Posted by Soke Tak Kubota on June 14, 2017
KARATE KUMITE - THE EVOLUTION
During World Word Two, many Okinawans came to my home in Kyusho and my family helped some of them. Two of these men were experts in to-de (it was not called karate in Okinawa at that time) and taught to the townspeople in return for their assistance. Their names were Terada and Tokunaga. When I was only four years old, my father began to teach me the very basics of karate do - kihon, kata and a lot of makiwara training. My training was very hard; everything evolved around number 500: 500 kicks, 500 punches, 500 stance changes, 500 hits to the makiwara, and 50 minutes of kata. Everyday was very much the same. My father was teaching me karate to fight to kill, not for self-improvement or sport but for war. We had no gi’s to wear after the war, but it didn’t matter, we just trained very, very hard for real fighting. That is the way karate was taught in those days. Later on, I moved on to Master Kanken Toyama's dojo. Toyama Shihan was a direct student of Yasutsune Itosu and Kanryo Higaonna.
It is true that some styles have weak points and where the student reaches the black belt level he might see those so he decides to go out and train in a different style. Some styles are very strong but they are weak in defense. Other are very fast but lack stamina.

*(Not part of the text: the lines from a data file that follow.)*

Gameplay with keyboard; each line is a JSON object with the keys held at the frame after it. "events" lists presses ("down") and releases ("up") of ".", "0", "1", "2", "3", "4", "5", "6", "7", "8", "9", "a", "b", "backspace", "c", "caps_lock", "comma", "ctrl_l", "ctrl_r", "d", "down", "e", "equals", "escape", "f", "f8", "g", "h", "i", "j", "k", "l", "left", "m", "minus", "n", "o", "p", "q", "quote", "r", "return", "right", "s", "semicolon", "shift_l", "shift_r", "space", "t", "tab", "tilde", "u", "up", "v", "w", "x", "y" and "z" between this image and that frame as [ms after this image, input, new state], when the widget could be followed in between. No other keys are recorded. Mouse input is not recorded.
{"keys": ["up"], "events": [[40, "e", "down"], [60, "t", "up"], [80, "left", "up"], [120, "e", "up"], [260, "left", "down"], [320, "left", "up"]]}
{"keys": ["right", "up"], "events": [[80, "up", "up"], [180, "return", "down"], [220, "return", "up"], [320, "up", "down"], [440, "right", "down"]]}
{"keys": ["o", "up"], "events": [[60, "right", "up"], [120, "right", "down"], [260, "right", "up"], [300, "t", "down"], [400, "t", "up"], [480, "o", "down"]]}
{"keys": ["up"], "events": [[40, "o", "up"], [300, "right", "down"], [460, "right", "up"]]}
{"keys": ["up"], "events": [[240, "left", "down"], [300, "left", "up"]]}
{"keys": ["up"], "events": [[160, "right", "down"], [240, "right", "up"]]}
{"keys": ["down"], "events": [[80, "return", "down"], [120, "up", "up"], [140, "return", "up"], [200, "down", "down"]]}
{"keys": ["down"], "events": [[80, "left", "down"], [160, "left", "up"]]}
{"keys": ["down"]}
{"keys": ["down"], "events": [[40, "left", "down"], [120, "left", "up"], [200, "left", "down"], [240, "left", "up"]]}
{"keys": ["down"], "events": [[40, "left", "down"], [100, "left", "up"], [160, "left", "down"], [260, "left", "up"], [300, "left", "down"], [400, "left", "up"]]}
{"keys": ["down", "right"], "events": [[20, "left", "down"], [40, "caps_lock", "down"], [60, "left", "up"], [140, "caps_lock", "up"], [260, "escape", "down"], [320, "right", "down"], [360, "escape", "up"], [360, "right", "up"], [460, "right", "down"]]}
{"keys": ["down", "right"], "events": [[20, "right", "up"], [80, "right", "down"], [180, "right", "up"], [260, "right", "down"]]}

I teach how to use power when power is the answer, how to use speed when speed is the answer, and how to use evasion when evasion has to be used. Neither one of those work all the time under all circumstances. You need to have all the physical elements but also intelligence in order to combine then efficiently.
I made changes. It is not that I have changed the basic techniques but since I have studied different styles I understand their strong and weak points. For instance, some karate styles are very good at offensive maneuvers but they lack an extensive repertoire in defensive actions. In this metido, I have incorporated many different methods.